TORONTO -- North American stock markets enjoyed a relief rally in the aftermath of interest rate cuts on both sides of the border and a strong primary night for former U.S. vice president Joe Biden.

The Bank of Canada cut interest rates by 50 basis points Wednesday, a day after the U.S. Federal Reserve made a surprise emergency cut of equal size. Investors welcomed the reductions but also wondered if they signalled that central banks had evidence that the impact of the COVID-19 virus was worse than previously thought.

Those concerns appeared to dissipate Wednesday as investors accepted that the interventions meant the banks would support the economy so it doesn't fall on its face, says Allan Small, senior investment adviser at HollisWealth.

"Today people are kind of turning around and saying it seems like intervention is global," he said in an interview, noting that Japan has also said it will do what is required.

"I think there's this idea that the central banks even though they can't produce a cure for the disease they will do whatever it takes to help the economy during this time when obviously there's going to be a slowdown pretty much in most sectors."

The U.S. House of Representatives passed an US$8.3 billion emergency spending bill to battle the coronavirus outbreak that exceeds President Donald Trump's US$2.5 billion plan.

Biden's strong showing in a series of Democratic presidential primaries known as Super Tuesday also brought relief, especially among health care companies that fear rival Sen. Bernie Sanders medicare-for-all proposal.

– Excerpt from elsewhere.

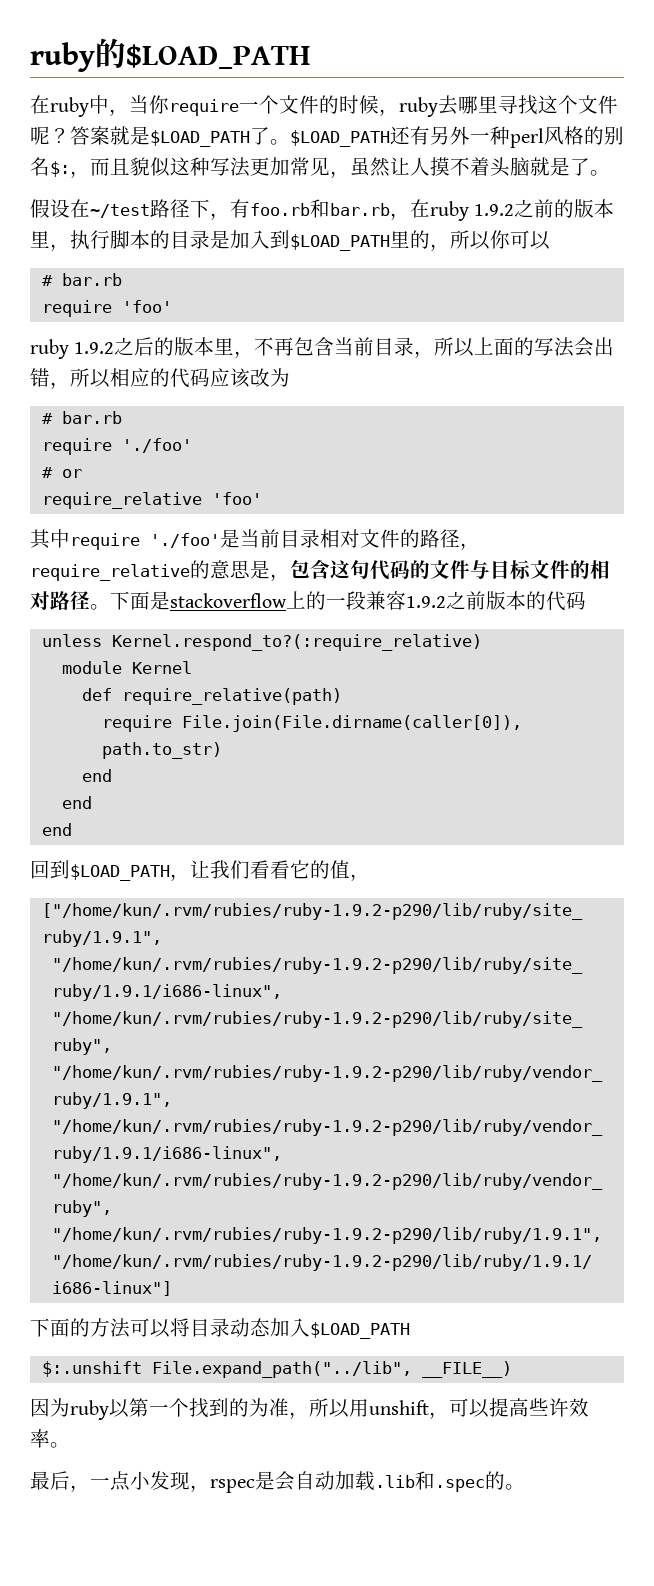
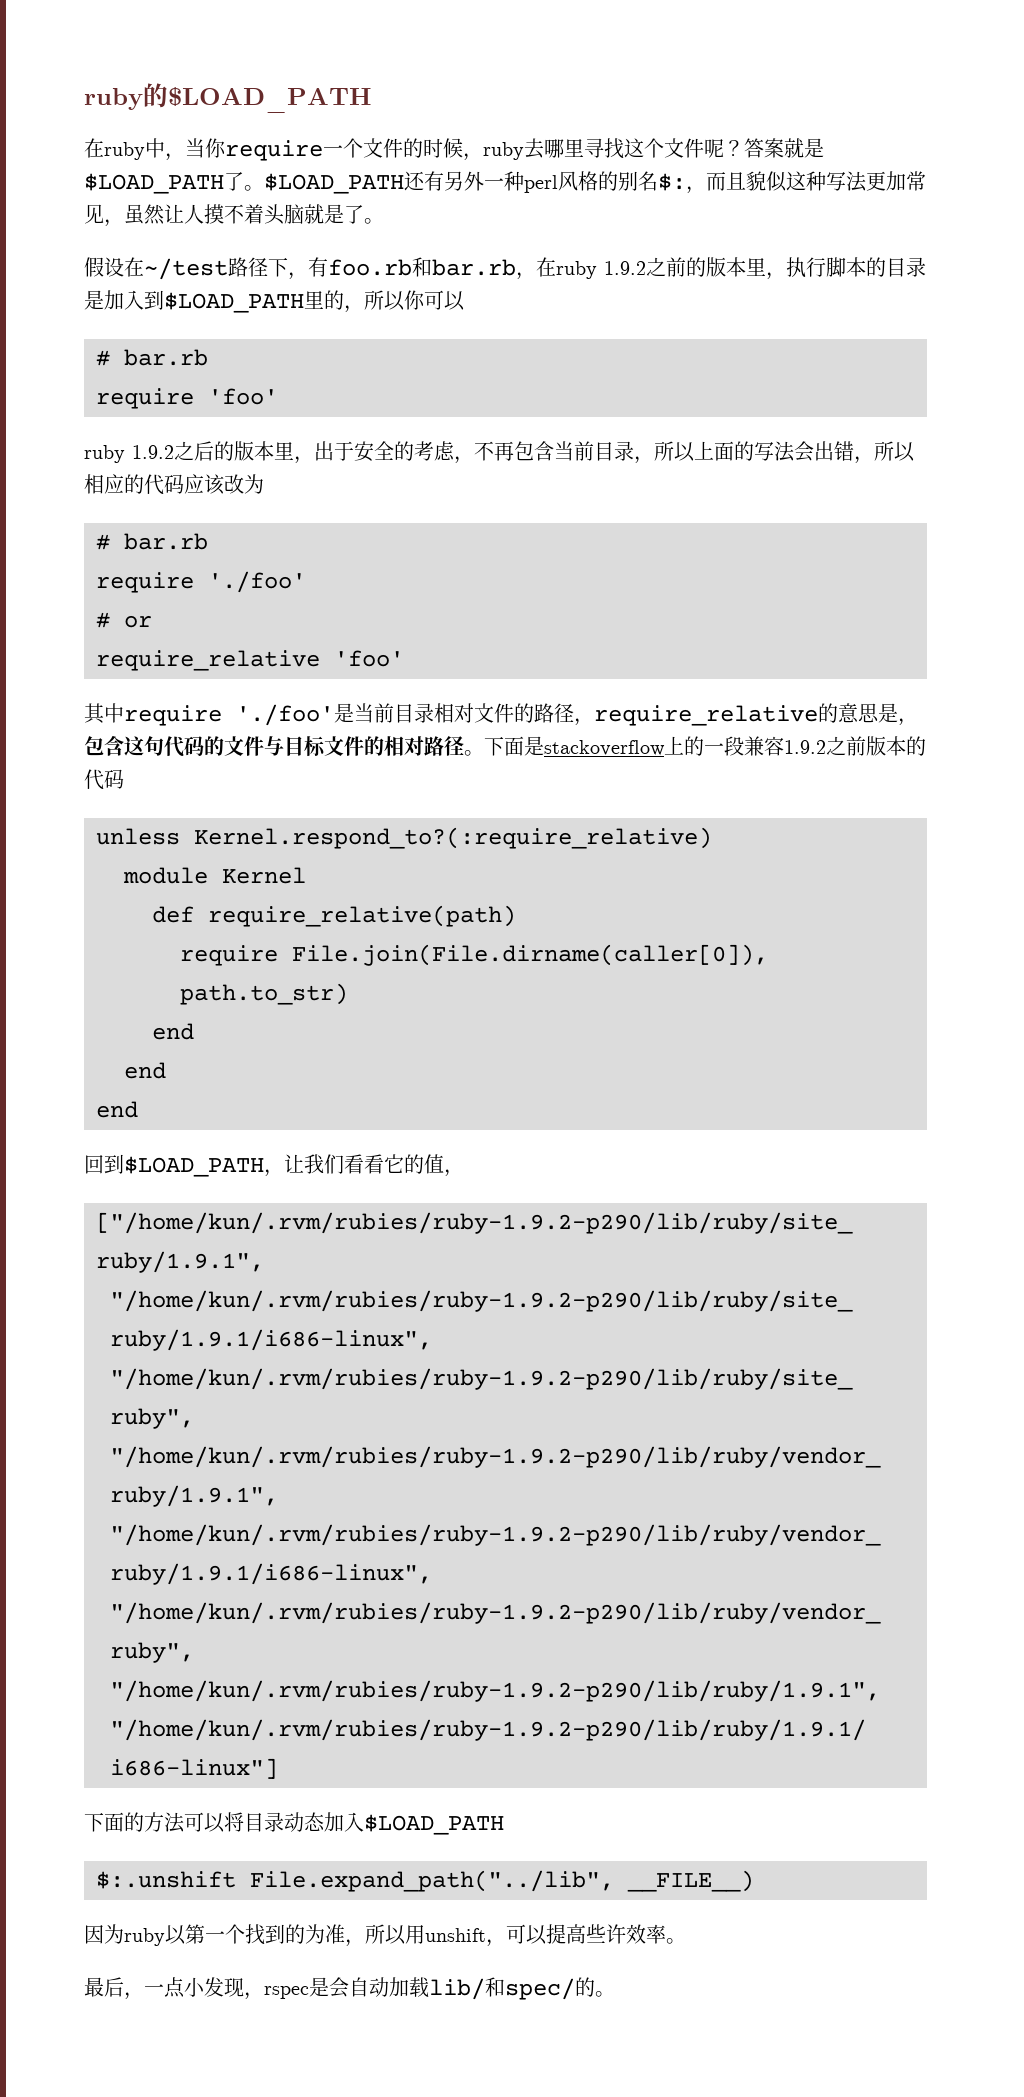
(255, 354) none -> [314,441,474,464] 出于安全的考虑，
[375,1471,485,1492] .lib和.spec -> [429,1977,575,2000] lib/和spec/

And the U.S. 10-year treasury yield inched above one per cent a day after dropping to a record low.

"I think that spooked the market. Today they seem more stable. I think that has helped," said Small who referred to the various measures as enducing the relief rally.

The S&P/TSX composite index closed up 355.91 points or 2.2 per cent at 16,779.53 for the largest single-day gain in 14 months.

In New York, the Dow Jones industrial average was up 1,173.45 points or 4.5 per cent at 27,090.86. The S&P 500 index was up 126.75 points at 3,130.12, while the Nasdaq composite was up 334.00 points at 9,018.09.

The Canadian dollar traded for 74.67 cents US compared with an average of 74.83 cents US on Tuesday in the wake of a decision by the Bank of Canada to cut its key interest rate to address worries about the economic impact of the new coronavirus.

All 11 major sectors on the TSX gained led by technology, real estate and health care.

Shopify Inc. and Lightspeed POS Inc. gained 7.7 and 7.5 per cent, respectively.

Cannabis producers Cronos Group, The Green Organic Dutchman Holdings Inc. and Hexo Corp. saw their shares gain as much as 12 per cent.

Materials moved higher as Teck Resources Ltd. gained nearly nine per cent as copper rose.

The April gold contract was down US$1.40 at US$1,643.00 an ounce and the May copper contract was up 1.3 cents at US$2.59 a pound.

Energy moved higher despite a dip in crude oil prices as Russia signalled it's opposed to Saudi Arabia's push for drastic oil cuts to address demand shortfalls.

The April crude contract was down 40 cents at US$46.78 per barrel and the April natural gas contract was up 2.7 cents at US$1.83 per mmBTU.

The Bank of Canada's rate cut coupled with the federal government's recent easing of its stress test for residential mortgages risk re-igniting the housing market in large urban cities and raising the chances of a housing bubble, said Small.

"It's like you're adding kerosene for the fire," he said.

"One day rates will be higher and how will people afford it? I don't know but one day hasn't come in a long time."